I was watching “Frozen” with my 3-year-old daughter when I heard the news: the Pennsylvania ban on same-sex marriage was overturned! My Facebook feed exploded with cries of “Mazel tov,” as well as, “Finally, PA,” and, “Welcome to the 21st Century.” This was big news, and not just in an abstract, I believe in equality and social justice kind of way. This was news with measurable impact on people I care about, news with the gravitas of, “I remember where I was when I found out.”
That means, I will always remember that I was watching “Frozen.” Disney’s latest blockbuster is being heralded by parents everywhere, even while they can’t stop singing, “Let it Go.” It’s notable for depicting princesses who defy the waiting-for-Prince Charming stereotypes, but it’s not quite defiant enough for my taste. One of the opening songs still has Princess Anna say, “What if I meet…the one?” I was as devoted a follower as anyone of “How I Met Your Mother,” so it’s not that I’m opposed to the concept of “the one” being portrayed in popular culture. Rather, I think that marriage doesn’t make sense as the primary plot device in a movie marketed towards kids who haven’t started kindergarten yet.
Even so, my daughter is no stranger to weddings, having already attended three in as many years. Last June, she attended the wedding of two of our family’s dear friends, and she talked about nothing for weeks before or after the celebration. Leading up to the wedding, we talked a lot about being quiet during the ceremony, giving gifts, and eating a special meal, but we made no mention of gender, even though the marriage was (and is!) between two women. To our then 2-year-old, a party was a party, and the particulars mattered not at all. Even now, even after seeing “Frozen,” when I asked her this afternoon, “What does ‘married’ mean?” she said, “It’s when people love each other.”

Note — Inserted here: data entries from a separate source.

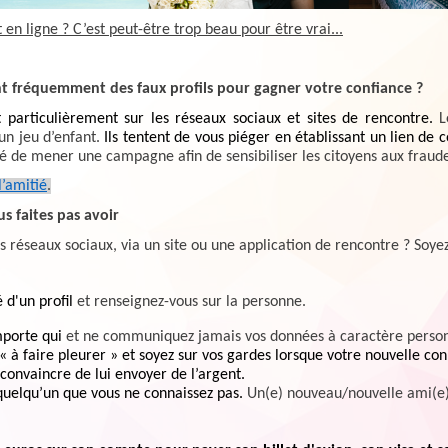
en ligne ? C’est peut-être trop beau pour être vrai...
nt fréquemment des faux profils pour gagner votre confiance ?
 particulièrement sur les réseaux sociaux et sites de rencontre.
L
un jeu d’enfant.
Ils tentent de vous piéger en établissant un lien de 
 de mener une campagne afin de sensibiliser les citoyens aux fraudes
l’amitié
.
us faites pas avoir
 réseaux sociaux, via un site ou une application de rencontre ? Soyez v
é d'un profil
et renseignez-vous sur la personne.
mporte qui
et ne communiquez jamais vos données à caractère person
 « à faire pleurer » et soyez sur vos gardes lorsque votre nouvelle con
convaincre de lui envoyer de l’argent.
quelqu’un que vous ne connaissez pas.
Un(e) nouveau/nouvelle ami(e)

Clearly, our version of family values is taking hold. We read “The Purim Superhero” several times a week. The day before the aforementioned wedding, our minyan (ritual quorum of 10 people who gather for prayer) had not one but two aufrufs (Shabbat celebration prior to wedding), both for lesbian couples. On the one hand, I’m conscious of the choices my husband and I are making so that our heterosexual family is an ally to all families of all kinds. On the other hand, I hope that when our kids grow up and learn about the changing social climate that has allowed same-sex marriage to become a reality, they’ll be confused as to what the big deal is. Hopefully “ally” will become synonymous with “person,” and we won’t need such distinctions to indicate acceptance of other people. Someday, when they can articulate it, I expect their response to the idea that anyone can marry anyone he or she or ze loves to be, “Duh.”
Our dear friends will now be able to change their names legally without paying exorbitant fees. Someday, if they choose to become parents, that road will be easier for them, too. I am happy for them and for all the other same-sex couples in Pennsylvania, Oregon, and elsewhere who are gaining the rights they so obviously deserve. But even more so, selfishly, I am overjoyed that my kids are going to grow up in a state where freedom to love is a given. Also, I’m thinking that “Freedom to Love” would make a pretty good title for a Disney song, and that’s one I wouldn’t mind humming for days on end.